------ Source material ------

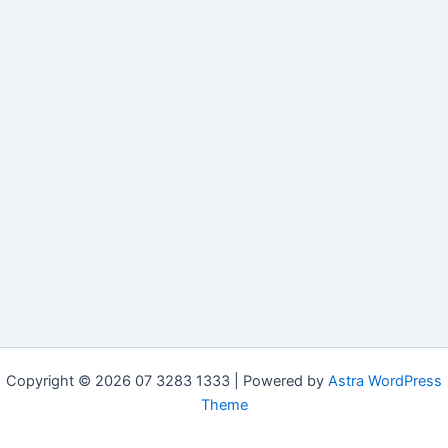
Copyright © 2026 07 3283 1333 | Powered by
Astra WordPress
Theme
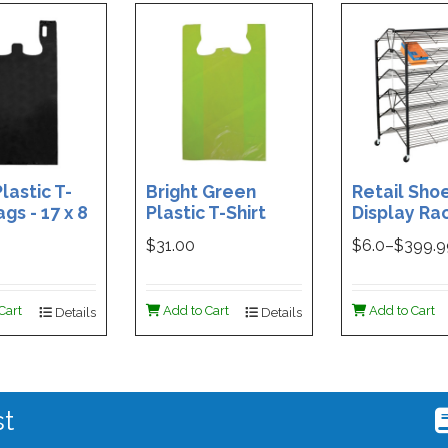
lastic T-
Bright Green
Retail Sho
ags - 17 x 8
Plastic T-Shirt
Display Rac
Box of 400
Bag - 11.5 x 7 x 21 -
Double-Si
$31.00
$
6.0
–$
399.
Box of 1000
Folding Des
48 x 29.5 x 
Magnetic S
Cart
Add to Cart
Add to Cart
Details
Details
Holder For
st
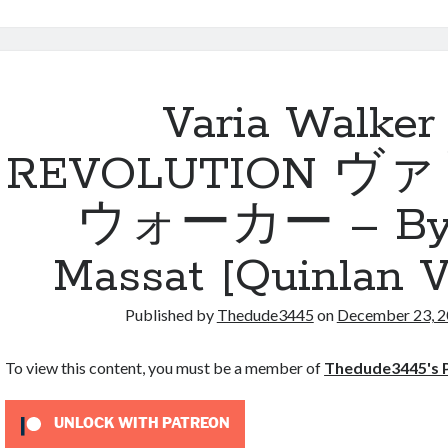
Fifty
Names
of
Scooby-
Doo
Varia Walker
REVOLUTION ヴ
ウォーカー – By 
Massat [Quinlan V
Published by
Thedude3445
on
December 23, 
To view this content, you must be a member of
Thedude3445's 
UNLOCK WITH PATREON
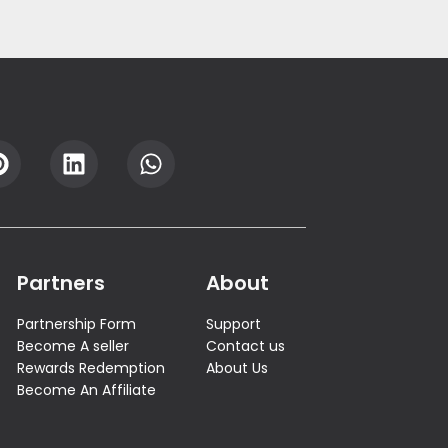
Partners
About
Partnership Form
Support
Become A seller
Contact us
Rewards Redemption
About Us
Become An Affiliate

------

• Work request
Everything in the records should be repeated exactly except the images.

• Response area
Copyright © 2026 07 3283 1333 | Powered by
Astra WordPress
Theme
lastic T-
Bright Green
Retail Sho
ags - 17 x 8
Plastic T-Shirt
Display Rac
Box of 400
Bag - 11.5 x 7 x 21 -
Double-Si
$31.00
$
6.0
–$
399.
Box of 1000
Folding Des
48 x 29.5 x 
Magnetic S
Cart
Add to Cart
Add to Cart
Details
Details
Holder For
st
Fifty
Names
of
Scooby-
Doo
Varia Walker
REVOLUTION ヴ
ウォーカー – By 
Massat [Quinlan V
Published by
Thedude3445
on
December 23, 
To view this content, you must be a member of
Thedude3445's 
UNLOCK WITH PATREON
Partners
About
Partnership Form
Support
Become A seller
Contact us
Rewards Redemption
About Us
Become An Affiliate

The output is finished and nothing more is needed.